Der Wert der Selbsttäuschung

Für unser Leben scheint es oft vorteilhaft zu sein, uns selbst nicht ganz ernst zu nehmen und das Leben unbeschwert und träumerisch von Zeit zu Zeit zu leben. Die Selbsterkenntnis ist nämlich nicht immer ein angenehmer Prozess. Perfektionistische Menschen erkennen an sich unaufhaltbar Makel, wodurch ihr Leben anstrengend wird. Für diese Person macht es durchaus Sinn, sich ab und an von ihrer strengen Kritik zu lösen und ins Reich der Selbsttäuschung einzutauchen. Doch auch hier ist das richtige Maß entscheidend.

Eine Romanfigur, die die negativen Aspekte der Selbsttäuschung verkörpert, ist Jay Gatsby aus F. Scott Fitzgeralds Roman „Der große Gatsby“ [2]. Gatsby ist ein wohlhabender, charismatischer Mann, der ein luxuriöses Leben führt und glamouröse Partys veranstaltet. Seine Selbsttäuschung besteht darin, dass er glaubt, er könne die Vergangenheit zurückholen und die Liebe seines Lebens, Daisy Buchanan, zurückgewinnen, indem er Reichtum und Prestige anhäuft. Gatsby unrealistische Perspektive und große Gier bringen ihn aber in große Schwierigkeiten, die schließlich zu seinem Untergang führen. Seine Selbsttäuschung resultiert in überhöhten Erwarten und einer verzerrten Wahrnehmung der Welt.

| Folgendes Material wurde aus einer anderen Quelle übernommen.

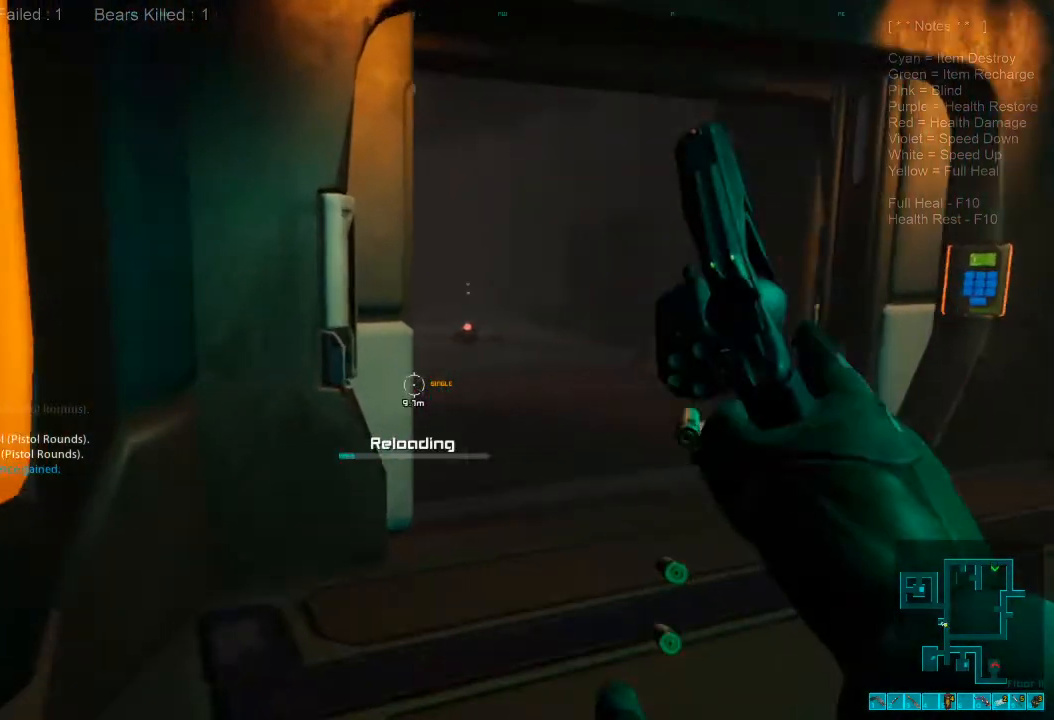
{"keys": ["d", "w"], "mouse": [], "events": []}
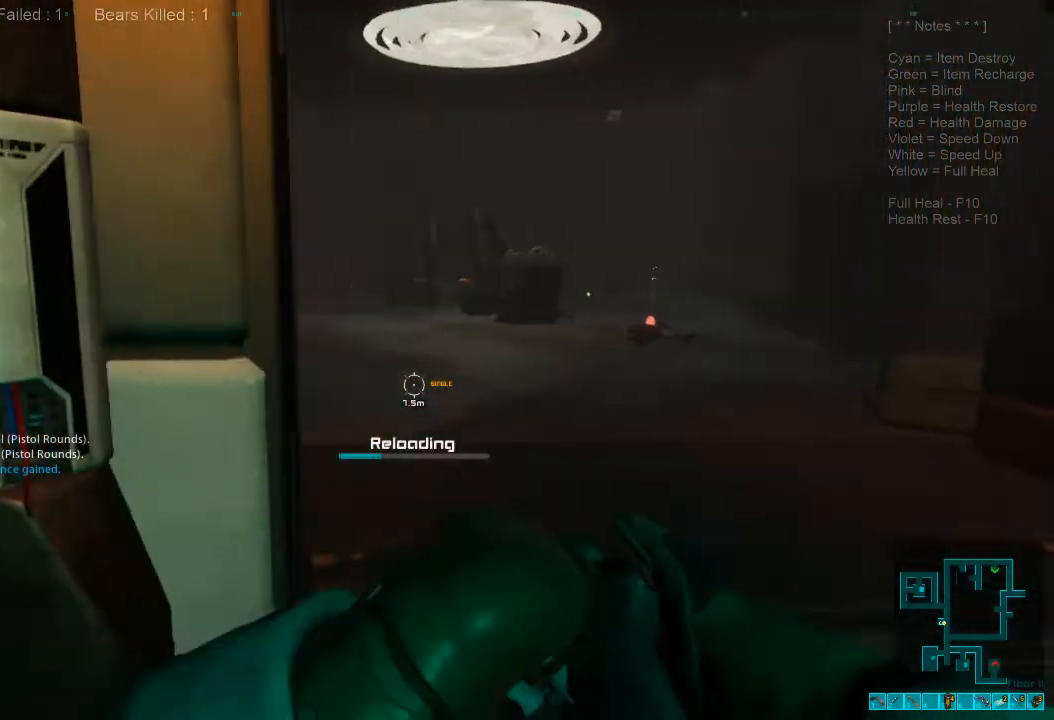
{"keys": [], "mouse": [], "events": [[400, "d", "up"], [433, "w", "up"]]}
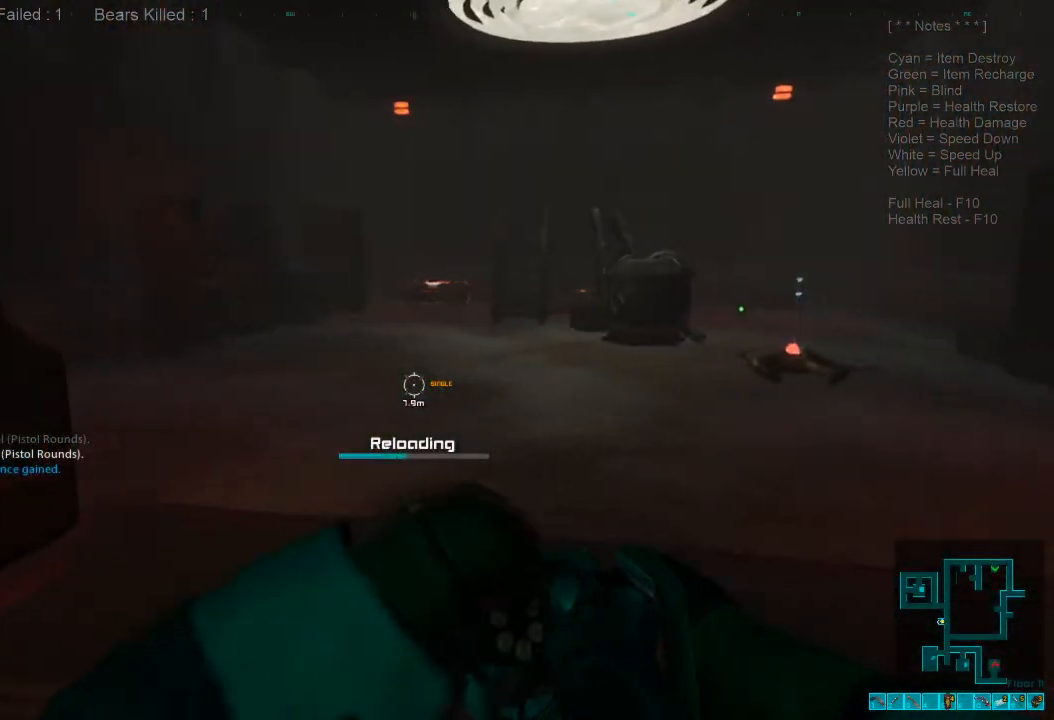
{"keys": [], "mouse": [], "events": []}
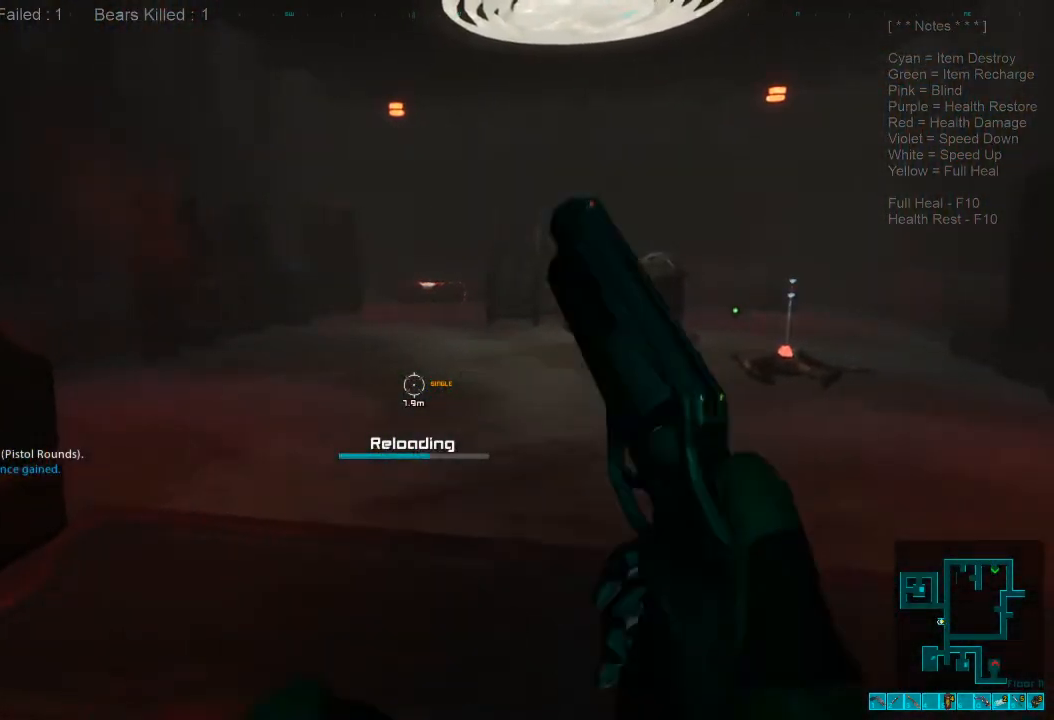
{"keys": ["d"], "mouse": [], "events": [[400, "d", "down"]]}
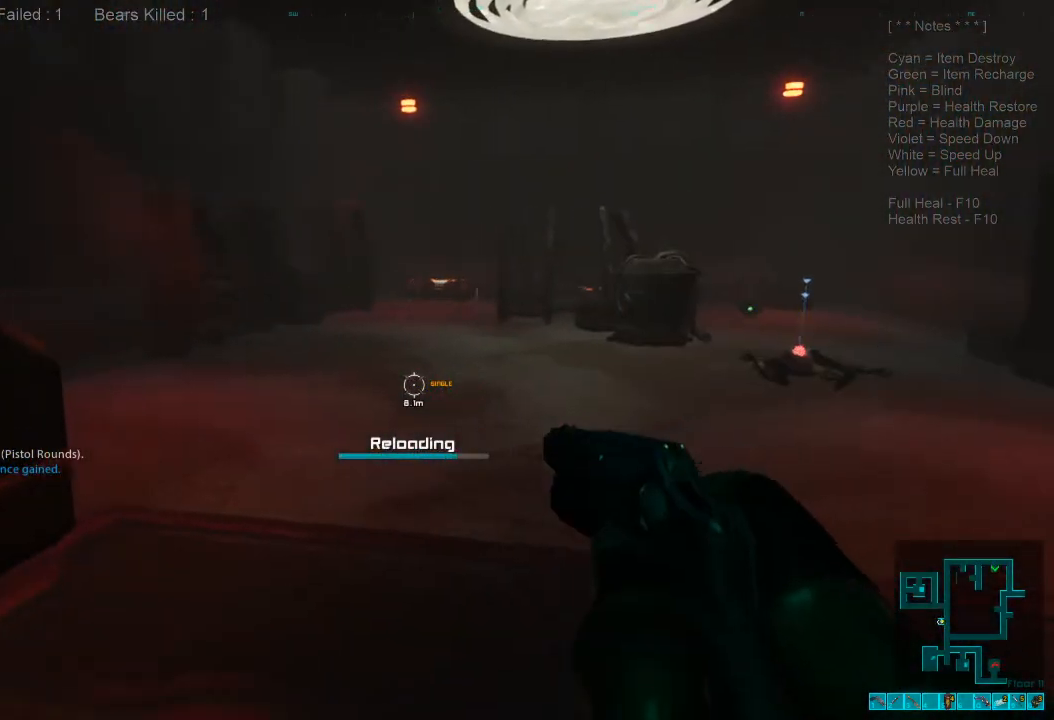
{"keys": ["d", "w"], "mouse": [], "events": [[33, "w", "down"]]}
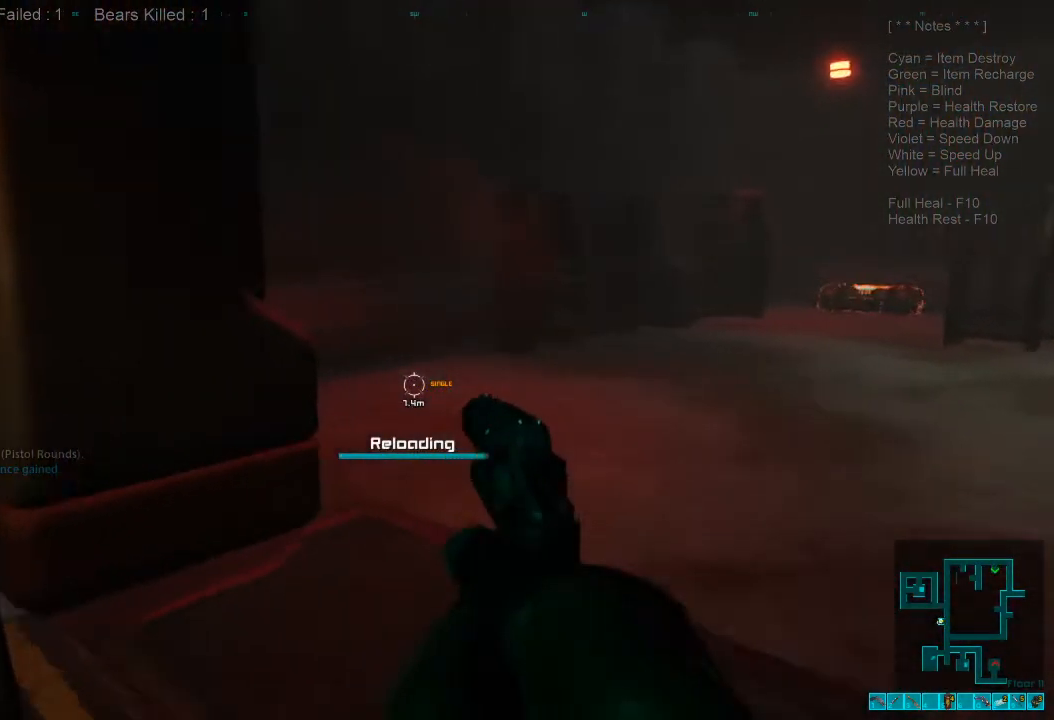
{"keys": [], "mouse": [], "events": [[267, "d", "up"], [433, "w", "up"]]}
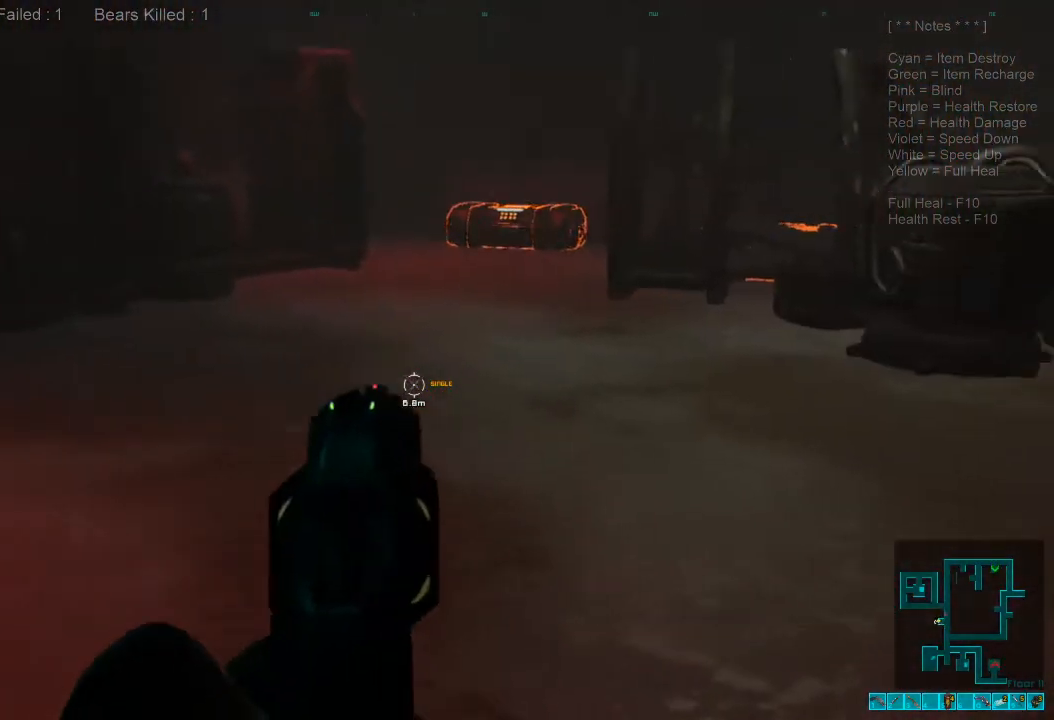
{"keys": [], "mouse": [], "events": []}
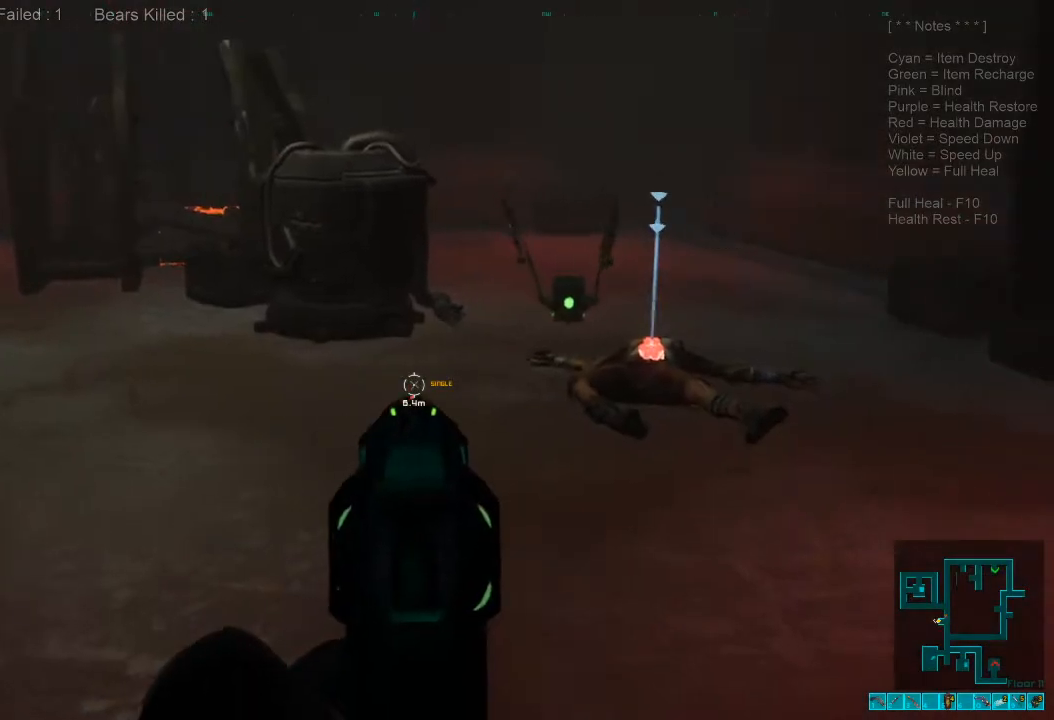
{"keys": ["w"], "mouse": [], "events": [[100, "3", "down"], [233, "3", "up"], [367, "w", "down"]]}
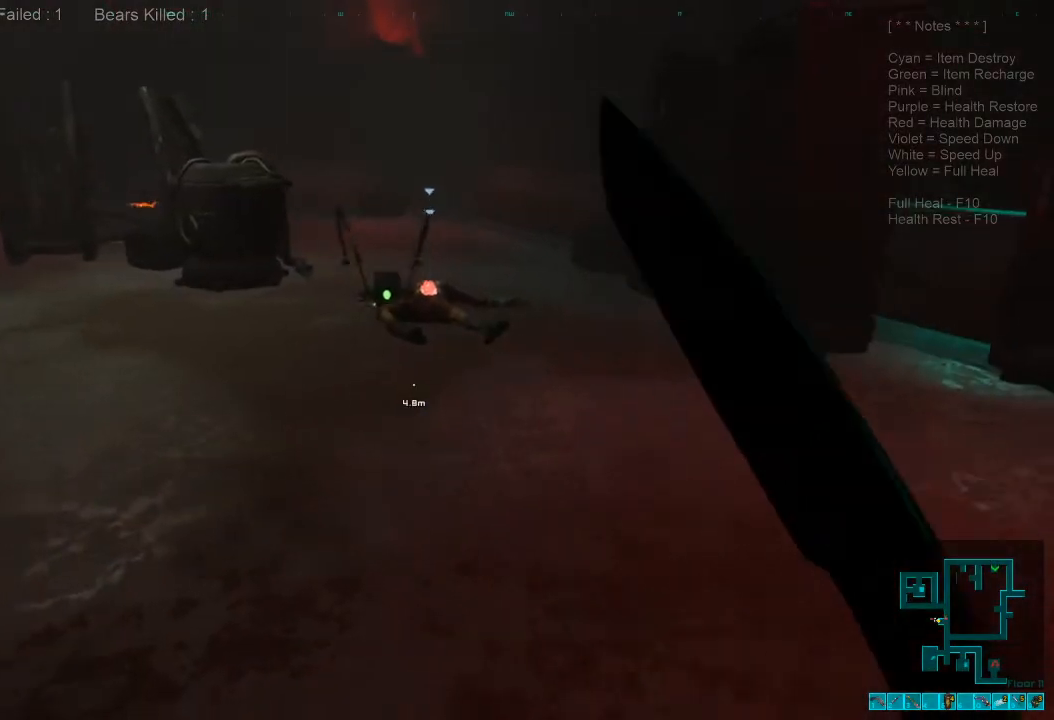
{"keys": ["w"], "mouse": [], "events": [[367, "mouse_left", "down"], [500, "mouse_left", "up"]]}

Kreativität und Selbsttäuschung

Die Selbsttäuschung muss sich aber nicht zwangsläufig schlecht auf die Person auswirken. Ein nicht zu unterschätzender Vorteil liegt in der Kreativität, die eine gute Selbsttäuschung entwickeln kann. Indem wir uns von den Einschränkungen der Realität lösen und uns erlauben in einer Welt der Fantasie und Vorstellungskraft zu leben, können wir neue Ideen und Lösungen entwickeln, die uns in unserem Leben weiterbringen. Ob Künstler, Schriftsteller oder Unternehmer. Eine träumerische Selbsttäuschung kann unsere innovativen Fähigkeiten bereichern. Als Beispiel der guten Selbsttäuschung dient uns Cervantes Don Quijote [3], ein Ritter, der sich seinen eigenen Abenteuern und Heldentaten hingibt, obwohl sie in der Realität nicht existieren. Don Quijote verkörpert die Selbsttäuschung in höchster Vollendung. Er sieht sich selbst als tapferen Ritter, der in einer Welt voller Abenteuer und edler Missionen lebt. Durch seine Selbsttäuschung schafft er eine alternative Realität, die seinen Alltag bereichert und ihn dazu inspiriert, sich kreativ und innovativ mit seiner Umgebung auseinanderzusetzen. Don Quijote schafft es seinem langweiligen Alltag durch seine starke Fantasie etwas Heroisches abzugewinnen und mit großer Freude seinem Leben entgegenzutreten.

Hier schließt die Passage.